The copy you return must match the listing word for word and carry no pictures.

■ ■ ■ ■ ■

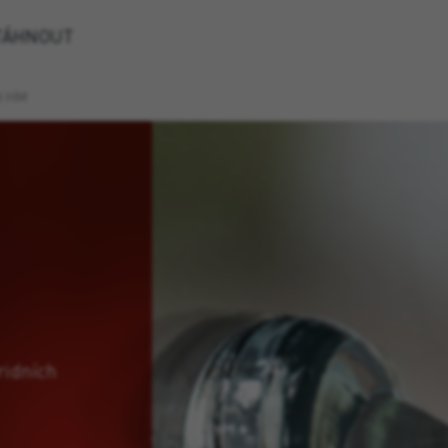
TÁHNOUT
d HM
ridních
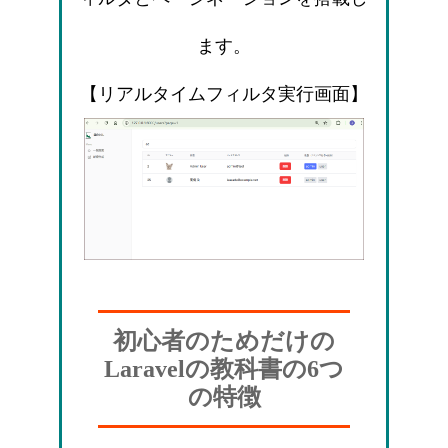
ます。
【リアルタイムフィルタ実行画面】
初心者のためだけの
Laravelの教科書の6つ
の特徴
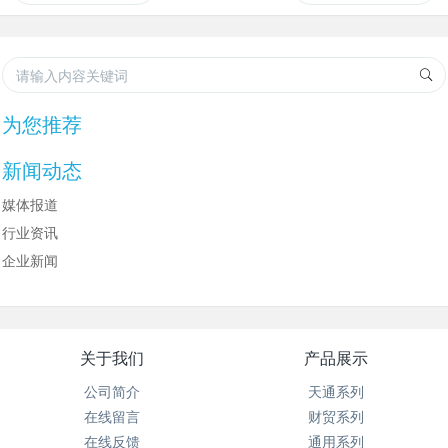
为您推荐
新闻动态
媒体报道
行业资讯
企业新闻
关于我们
产品展示
公司简介
天通系列
在线留言
财贸系列
在线反馈
通用系列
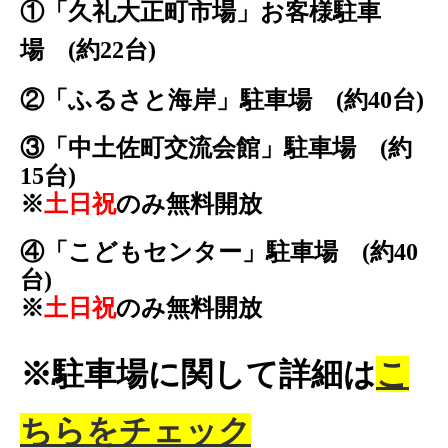
①「久礼大正町市場」お客様駐車
場 (約22台)
②「ふるさと海岸」駐車場 (
約40台)
③「中土佐町交流会館」駐車場 (約
15台)
※
土日祝
のみ
無料開放
④「こどもセンター」駐車場 (約40
台)
※
土日祝
のみ無料開放
※駐車場に関して詳細は
こ
ちらをチェック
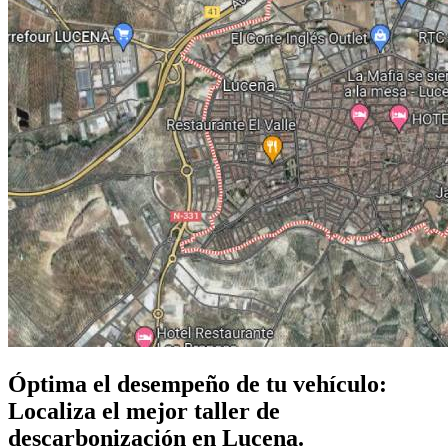
Óptima el desempeño de tu vehículo:
Localiza el mejor taller de
descarbonización en Lucena.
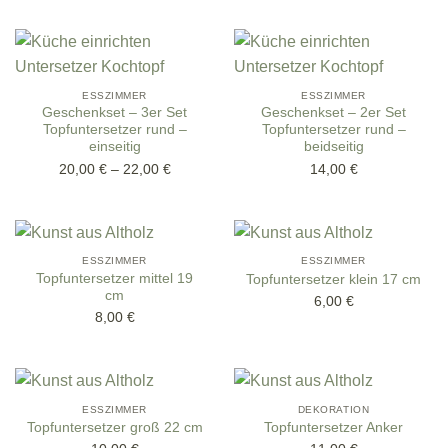
ESSZIMMER
ESSZIMMER
Geschenkset – 3er Set
Geschenkset – 2er Set
Topfuntersetzer rund –
Topfuntersetzer rund –
einseitig
beidseitig
20,00
€
–
22,00
€
14,00
€
ESSZIMMER
ESSZIMMER
Topfuntersetzer mittel 19
Topfuntersetzer klein 17 cm
cm
6,00
€
8,00
€
ESSZIMMER
DEKORATION
Topfuntersetzer groß 22 cm
Topfuntersetzer Anker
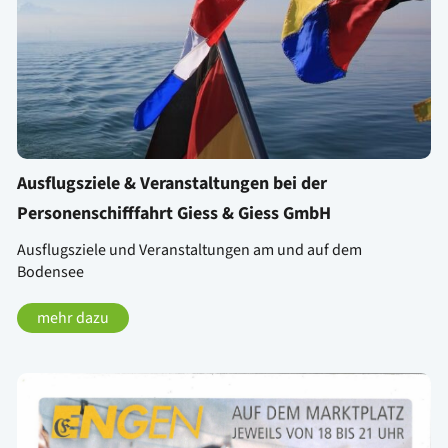
Ausflugsziele & Veranstaltungen bei der
Personenschifffahrt Giess & Giess GmbH
Ausflugsziele und Veranstaltungen am und auf dem
Bodensee
mehr dazu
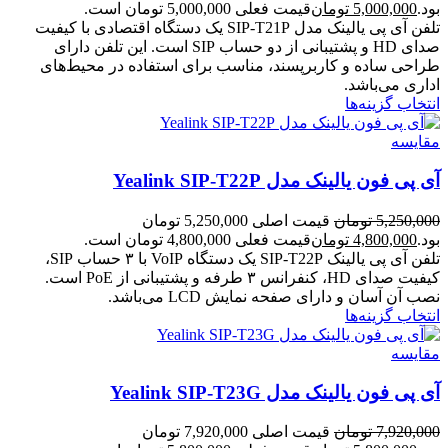
بود.
5,000,000
تومان
قیمت فعلی 5,000,000 تومان است.
تلفن آی پی یالینک مدل SIP-T21P یک دستگاه اقتصادی با کیفیت
صدای HD و پشتیبانی از دو حساب SIP است. این تلفن دارای
طراحی ساده و کاربرپسند، مناسب برای استفاده در محیط‌های
اداری می‌باشد.
انتخاب گزینه‌ها
مقایسه
آی پی فون یالینک مدل Yealink SIP-T22P
5,250,000
تومان
قیمت اصلی 5,250,000 تومان
بود.
4,800,000
تومان
قیمت فعلی 4,800,000 تومان است.
تلفن آی پی یالینک SIP-T22P یک دستگاه VoIP با ۳ حساب SIP،
کیفیت صدای HD، کنفرانس ۳ طرفه و پشتیبانی از PoE است.
نصب آن آسان و دارای صفحه نمایش LCD می‌باشد.
انتخاب گزینه‌ها
مقایسه
آی پی فون یالینک مدل Yealink SIP-T23G
7,920,000
تومان
قیمت اصلی 7,920,000 تومان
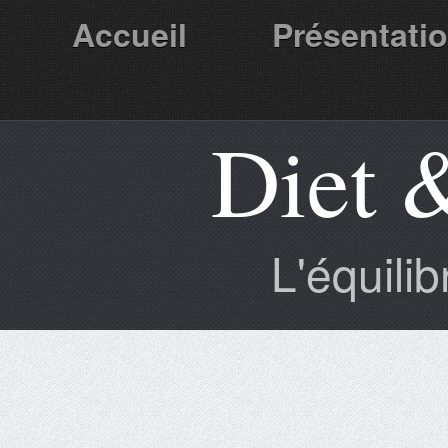
Accueil
Présentati
Diet 
Partenaires
L'équili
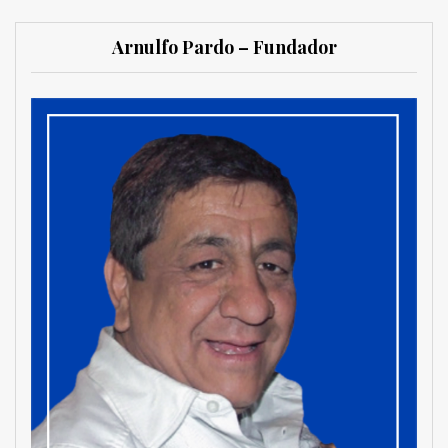
Arnulfo Pardo – Fundador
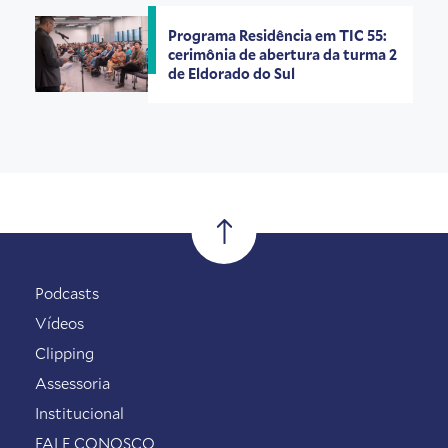
Programa Residência em TIC 55:
cerimônia de abertura da turma 2
de Eldorado do Sul
Podcasts
Vídeos
Clipping
Assessoria
Institucional
FALE CONOSCO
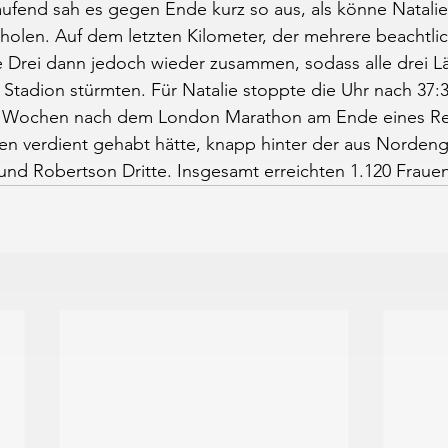
aufend sah es gegen Ende kurz so aus, als könne Natalie
holen. Auf dem letzten Kilometer, der mehrere beachtli
ie Drei dann jedoch wieder zusammen, sodass alle drei L
s Stadion stürmten. Für Natalie stoppte die Uhr nach 37:
ei Wochen nach dem London Marathon am Ende eines Re
nen verdient gehabt hätte, knapp hinter der aus Nordeng
und Robertson Dritte. Insgesamt erreichten 1.120 Frauen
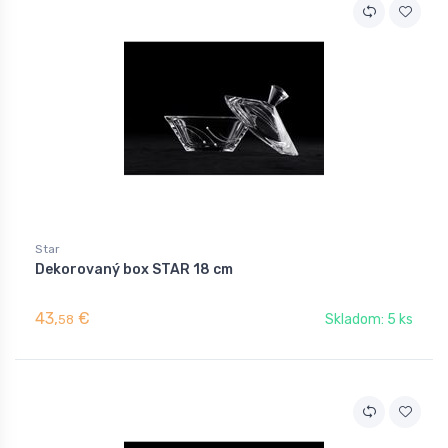
Star
Dekorovaný box STAR 18 cm
43,
€
Skladom: 5 ks
58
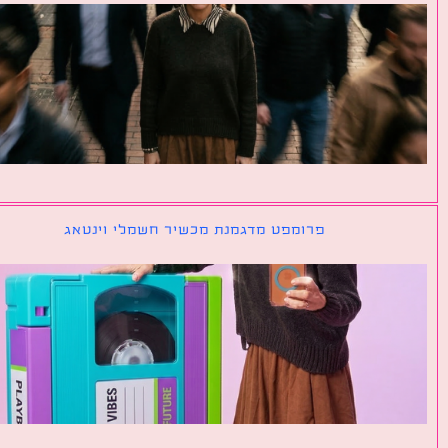
פרומפט מדגמנת מכשיר חשמלי וינטאג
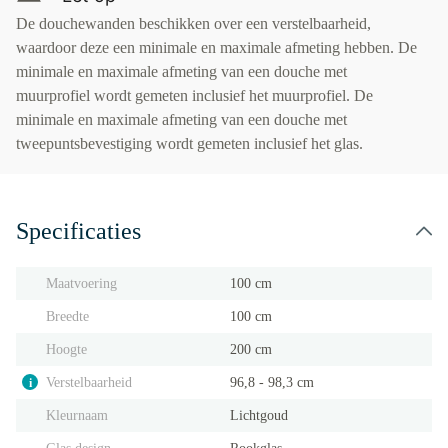
De douchewanden beschikken over een verstelbaarheid,
waardoor deze een minimale en maximale afmeting hebben. De
minimale en maximale afmeting van een douche met
muurprofiel wordt gemeten inclusief het muurprofiel. De
minimale en maximale afmeting van een douche met
tweepuntsbevestiging wordt gemeten inclusief het glas.
Specificaties
Maatvoering
100 cm
Breedte
100 cm
Hoogte
200 cm
Verstelbaarheid
96,8 - 98,3 cm
i
Kleurnaam
Lichtgoud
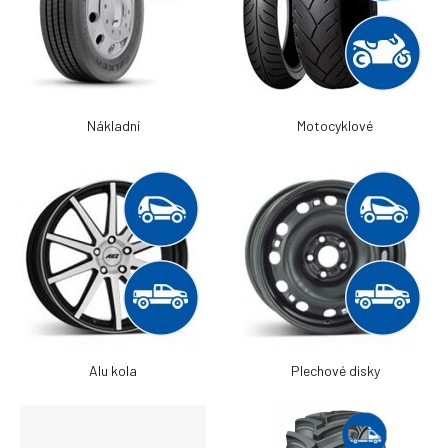
Nákladní
Motocyklové
Alu kola
Plechové disky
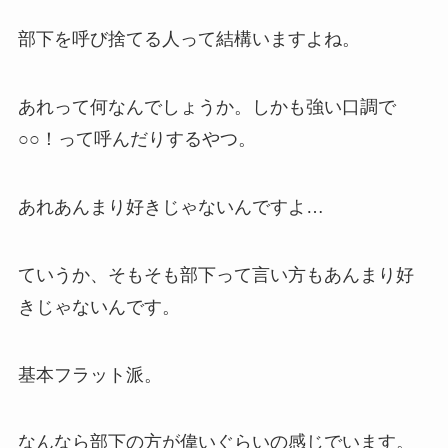
部下を呼び捨てる人って結構いますよね。
あれって何なんでしょうか。しかも強い口調で
○○！って呼んだりするやつ。
あれあんまり好きじゃないんですよ…
ていうか、そもそも部下って言い方もあんまり好
きじゃないんです。
基本フラット派。
なんなら部下の方が偉いぐらいの感じでいます。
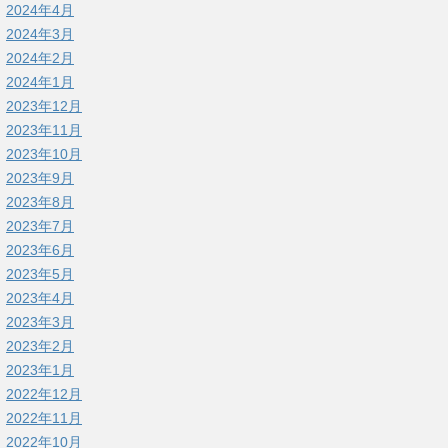
2024年4月
2024年3月
2024年2月
2024年1月
2023年12月
2023年11月
2023年10月
2023年9月
2023年8月
2023年7月
2023年6月
2023年5月
2023年4月
2023年3月
2023年2月
2023年1月
2022年12月
2022年11月
2022年10月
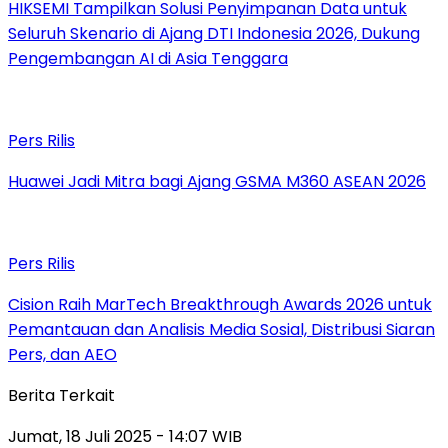
HIKSEMI Tampilkan Solusi Penyimpanan Data untuk
Seluruh Skenario di Ajang DTI Indonesia 2026, Dukung
Pengembangan AI di Asia Tenggara
Pers Rilis
Huawei Jadi Mitra bagi Ajang GSMA M360 ASEAN 2026
Pers Rilis
Cision Raih MarTech Breakthrough Awards 2026 untuk
Pemantauan dan Analisis Media Sosial, Distribusi Siaran
Pers, dan AEO
Berita Terkait
Jumat, 18 Juli 2025 - 14:07 WIB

■ ■ ■ ■ ■

**Exercise solution**
TÁHNOUT
d HM
ridních
ます。
【リアルタイムフィルタ実行画面】
初心者のためだけの
Laravelの教科書の6つ
の特徴
为您推荐
新闻动态
媒体报道
行业资讯
企业新闻
关于我们
产品展示
公司简介
天通系列
在线留言
财贸系列
在线反馈
通用系列
①「久礼大正町市場」お客様駐車
場 (約22台)
②「ふるさと海岸」駐車場 (
約40台)
③「中土佐町交流会館」駐車場 (約
15台)
※
土日祝
のみ
無料開放
④「こどもセンター」駐車場 (約40
台)
※
土日祝
のみ無料開放
※駐車場に関して詳細は
こ
ちらをチェック
Óptima el desempeño de tu vehículo:
Localiza el mejor taller de
descarbonización en Lucena.
ESSZIMMER
ESSZIMMER
Geschenkset – 3er Set
Geschenkset – 2er Set
Topfuntersetzer rund –
Topfuntersetzer rund –
einseitig
beidseitig
20,00
€
–
22,00
€
14,00
€
ESSZIMMER
ESSZIMMER
Topfuntersetzer mittel 19
Topfuntersetzer klein 17 cm
cm
6,00
€
8,00
€
ESSZIMMER
DEKORATION
Topfuntersetzer groß 22 cm
Topfuntersetzer Anker
Ausflugsziele & Veranstaltungen bei der
Personenschifffahrt Giess & Giess GmbH
Ausflugsziele und Veranstaltungen am und auf dem
Bodensee
mehr dazu
بود.
5,000,000
تومان
قیمت فعلی 5,000,000 تومان است.
تلفن آی پی یالینک مدل SIP-T21P یک دستگاه اقتصادی با کیفیت
صدای HD و پشتیبانی از دو حساب SIP است. این تلفن دارای
طراحی ساده و کاربرپسند، مناسب برای استفاده در محیط‌های
اداری می‌باشد.
انتخاب گزینه‌ها
مقایسه
آی پی فون یالینک مدل Yealink SIP-T22P
5,250,000
تومان
قیمت اصلی 5,250,000 تومان
بود.
4,800,000
تومان
قیمت فعلی 4,800,000 تومان است.
تلفن آی پی یالینک SIP-T22P یک دستگاه VoIP با ۳ حساب SIP،
کیفیت صدای HD، کنفرانس ۳ طرفه و پشتیبانی از PoE است.
نصب آن آسان و دارای صفحه نمایش LCD می‌باشد.
انتخاب گزینه‌ها
مقایسه
آی پی فون یالینک مدل Yealink SIP-T23G
7,920,000
تومان
قیمت اصلی 7,920,000 تومان
Accueil
Présentati
Diet 
Partenaires
L'équili
Arnulfo Pardo – Fundador
Programa Residência em TIC 55:
cerimônia de abertura da turma 2
de Eldorado do Sul
Podcasts
Vídeos
Clipping
Assessoria
Institucional
FALE CONOSCO
aufend sah es gegen Ende kurz so aus, als könne Natalie
holen. Auf dem letzten Kilometer, der mehrere beachtli
ie Drei dann jedoch wieder zusammen, sodass alle drei L
s Stadion stürmten. Für Natalie stoppte die Uhr nach 37:
ei Wochen nach dem London Marathon am Ende eines Re
nen verdient gehabt hätte, knapp hinter der aus Nordeng
und Robertson Dritte. Insgesamt erreichten 1.120 Frauen
Star
Dekorovaný box STAR 18 cm
43,
€
Skladom: 5 ks
58
פרומפט מדגמנת מכשיר חשמלי וינטאג
De douchewanden beschikken over een verstelbaarheid,
waardoor deze een minimale en maximale afmeting hebben. De
minimale en maximale afmeting van een douche met
muurprofiel wordt gemeten inclusief het muurprofiel. De
minimale en maximale afmeting van een douche met
tweepuntsbevestiging wordt gemeten inclusief het glas.
Specificaties
Maatvoering
100 cm
Breedte
100 cm
Hoogte
200 cm
Verstelbaarheid
96,8 - 98,3 cm
i
Kleurnaam
Lichtgoud
Nákladní
Motocyklové
Alu kola
Plechové disky
部下を呼び捨てる人って結構いますよね。
あれって何なんでしょうか。しかも強い口調で
○○！って呼んだりするやつ。
あれあんまり好きじゃないんですよ…
ていうか、そもそも部下って言い方もあんまり好
きじゃないんです。
基本フラット派。
なんなら部下の方が偉いぐらいの感じでいます。
2024年4月
2024年3月
2024年2月
2024年1月
2023年12月
2023年11月
2023年10月
2023年9月
2023年8月
2023年7月
2023年6月
2023年5月
2023年4月
2023年3月
2023年2月
2023年1月
2022年12月
2022年11月
2022年10月
HIKSEMI Tampilkan Solusi Penyimpanan Data untuk
Seluruh Skenario di Ajang DTI Indonesia 2026, Dukung
Pengembangan AI di Asia Tenggara
Pers Rilis
Huawei Jadi Mitra bagi Ajang GSMA M360 ASEAN 2026
Pers Rilis
Cision Raih MarTech Breakthrough Awards 2026 untuk
Pemantauan dan Analisis Media Sosial, Distribusi Siaran
Pers, dan AEO
Berita Terkait
Jumat, 18 Juli 2025 - 14:07 WIB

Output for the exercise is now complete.